YOUR GOAL: Please copy every line of the material exactly.

RECORDS SUPPLIED:
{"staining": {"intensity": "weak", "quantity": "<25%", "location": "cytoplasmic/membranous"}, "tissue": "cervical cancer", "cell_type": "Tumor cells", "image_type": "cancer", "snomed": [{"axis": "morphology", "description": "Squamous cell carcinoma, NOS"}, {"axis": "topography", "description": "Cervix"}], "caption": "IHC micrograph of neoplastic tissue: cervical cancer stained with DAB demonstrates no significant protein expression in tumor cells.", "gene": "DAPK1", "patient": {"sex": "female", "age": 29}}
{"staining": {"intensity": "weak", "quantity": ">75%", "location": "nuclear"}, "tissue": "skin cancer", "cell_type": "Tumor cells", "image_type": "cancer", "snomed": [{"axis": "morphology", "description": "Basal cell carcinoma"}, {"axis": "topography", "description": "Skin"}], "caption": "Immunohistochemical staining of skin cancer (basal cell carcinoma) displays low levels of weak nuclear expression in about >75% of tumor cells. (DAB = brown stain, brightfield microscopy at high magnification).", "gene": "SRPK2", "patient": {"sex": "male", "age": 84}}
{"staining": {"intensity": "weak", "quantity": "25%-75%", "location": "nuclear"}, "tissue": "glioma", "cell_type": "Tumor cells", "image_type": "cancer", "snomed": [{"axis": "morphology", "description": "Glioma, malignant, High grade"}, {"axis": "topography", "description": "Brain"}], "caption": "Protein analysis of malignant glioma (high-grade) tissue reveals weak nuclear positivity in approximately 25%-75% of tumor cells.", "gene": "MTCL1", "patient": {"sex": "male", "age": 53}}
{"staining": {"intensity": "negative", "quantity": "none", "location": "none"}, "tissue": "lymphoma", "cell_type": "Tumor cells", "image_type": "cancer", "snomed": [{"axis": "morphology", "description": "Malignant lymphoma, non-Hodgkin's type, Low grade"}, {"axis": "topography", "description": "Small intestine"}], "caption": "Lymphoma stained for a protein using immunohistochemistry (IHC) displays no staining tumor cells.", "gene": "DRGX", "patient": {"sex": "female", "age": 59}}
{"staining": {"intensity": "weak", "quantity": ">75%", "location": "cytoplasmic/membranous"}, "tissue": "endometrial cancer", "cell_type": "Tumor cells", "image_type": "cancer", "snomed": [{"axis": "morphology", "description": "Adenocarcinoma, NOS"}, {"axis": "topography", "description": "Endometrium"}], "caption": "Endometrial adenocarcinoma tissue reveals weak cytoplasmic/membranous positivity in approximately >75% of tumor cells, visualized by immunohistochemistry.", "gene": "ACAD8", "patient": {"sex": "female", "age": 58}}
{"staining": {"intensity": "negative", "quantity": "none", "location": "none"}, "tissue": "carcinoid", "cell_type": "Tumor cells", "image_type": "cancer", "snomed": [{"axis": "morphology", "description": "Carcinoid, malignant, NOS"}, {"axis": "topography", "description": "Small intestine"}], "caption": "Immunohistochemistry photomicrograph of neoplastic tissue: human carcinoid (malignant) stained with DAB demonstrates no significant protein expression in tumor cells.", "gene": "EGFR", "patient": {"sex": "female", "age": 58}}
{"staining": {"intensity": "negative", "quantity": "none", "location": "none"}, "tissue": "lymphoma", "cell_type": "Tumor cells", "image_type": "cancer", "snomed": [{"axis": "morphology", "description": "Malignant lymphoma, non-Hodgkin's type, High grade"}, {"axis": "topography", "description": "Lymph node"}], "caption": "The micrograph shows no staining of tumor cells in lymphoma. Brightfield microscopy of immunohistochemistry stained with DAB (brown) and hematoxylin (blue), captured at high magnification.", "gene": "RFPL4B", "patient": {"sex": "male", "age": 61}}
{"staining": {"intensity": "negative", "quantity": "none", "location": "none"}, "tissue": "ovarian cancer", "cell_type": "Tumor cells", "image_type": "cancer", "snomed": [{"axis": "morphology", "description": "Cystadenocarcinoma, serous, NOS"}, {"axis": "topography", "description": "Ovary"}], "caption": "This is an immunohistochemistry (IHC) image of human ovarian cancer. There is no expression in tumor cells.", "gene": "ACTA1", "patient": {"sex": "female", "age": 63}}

SOLUTION BELOW:
{"staining": {"intensity": "weak", "quantity": "<25%", "location": "cytoplasmic/membranous"}, "tissue": "cervical cancer", "cell_type": "Tumor cells", "image_type": "cancer", "snomed": [{"axis": "morphology", "description": "Squamous cell carcinoma, NOS"}, {"axis": "topography", "description": "Cervix"}], "caption": "IHC micrograph of neoplastic tissue: cervical cancer stained with DAB demonstrates no significant protein expression in tumor cells.", "gene": "DAPK1", "patient": {"sex": "female", "age": 29}}
{"staining": {"intensity": "weak", "quantity": ">75%", "location": "nuclear"}, "tissue": "skin cancer", "cell_type": "Tumor cells", "image_type": "cancer", "snomed": [{"axis": "morphology", "description": "Basal cell carcinoma"}, {"axis": "topography", "description": "Skin"}], "caption": "Immunohistochemical staining of skin cancer (basal cell carcinoma) displays low levels of weak nuclear expression in about >75% of tumor cells. (DAB = brown stain, brightfield microscopy at high magnification).", "gene": "SRPK2", "patient": {"sex": "male", "age": 84}}
{"staining": {"intensity": "weak", "quantity": "25%-75%", "location": "nuclear"}, "tissue": "glioma", "cell_type": "Tumor cells", "image_type": "cancer", "snomed": [{"axis": "morphology", "description": "Glioma, malignant, High grade"}, {"axis": "topography", "description": "Brain"}], "caption": "Protein analysis of malignant glioma (high-grade) tissue reveals weak nuclear positivity in approximately 25%-75% of tumor cells.", "gene": "MTCL1", "patient": {"sex": "male", "age": 53}}
{"staining": {"intensity": "negative", "quantity": "none", "location": "none"}, "tissue": "lymphoma", "cell_type": "Tumor cells", "image_type": "cancer", "snomed": [{"axis": "morphology", "description": "Malignant lymphoma, non-Hodgkin's type, Low grade"}, {"axis": "topography", "description": "Small intestine"}], "caption": "Lymphoma stained for a protein using immunohistochemistry (IHC) displays no staining tumor cells.", "gene": "DRGX", "patient": {"sex": "female", "age": 59}}
{"staining": {"intensity": "weak", "quantity": ">75%", "location": "cytoplasmic/membranous"}, "tissue": "endometrial cancer", "cell_type": "Tumor cells", "image_type": "cancer", "snomed": [{"axis": "morphology", "description": "Adenocarcinoma, NOS"}, {"axis": "topography", "description": "Endometrium"}], "caption": "Endometrial adenocarcinoma tissue reveals weak cytoplasmic/membranous positivity in approximately >75% of tumor cells, visualized by immunohistochemistry.", "gene": "ACAD8", "patient": {"sex": "female", "age": 58}}
{"staining": {"intensity": "negative", "quantity": "none", "location": "none"}, "tissue": "carcinoid", "cell_type": "Tumor cells", "image_type": "cancer", "snomed": [{"axis": "morphology", "description": "Carcinoid, malignant, NOS"}, {"axis": "topography", "description": "Small intestine"}], "caption": "Immunohistochemistry photomicrograph of neoplastic tissue: human carcinoid (malignant) stained with DAB demonstrates no significant protein expression in tumor cells.", "gene": "EGFR", "patient": {"sex": "female", "age": 58}}
{"staining": {"intensity": "negative", "quantity": "none", "location": "none"}, "tissue": "lymphoma", "cell_type": "Tumor cells", "image_type": "cancer", "snomed": [{"axis": "morphology", "description": "Malignant lymphoma, non-Hodgkin's type, High grade"}, {"axis": "topography", "description": "Lymph node"}], "caption": "The micrograph shows no staining of tumor cells in lymphoma. Brightfield microscopy of immunohistochemistry stained with DAB (brown) and hematoxylin (blue), captured at high magnification.", "gene": "RFPL4B", "patient": {"sex": "male", "age": 61}}
{"staining": {"intensity": "negative", "quantity": "none", "location": "none"}, "tissue": "ovarian cancer", "cell_type": "Tumor cells", "image_type": "cancer", "snomed": [{"axis": "morphology", "description": "Cystadenocarcinoma, serous, NOS"}, {"axis": "topography", "description": "Ovary"}], "caption": "This is an immunohistochemistry (IHC) image of human ovarian cancer. There is no expression in tumor cells.", "gene": "ACTA1", "patient": {"sex": "female", "age": 63}}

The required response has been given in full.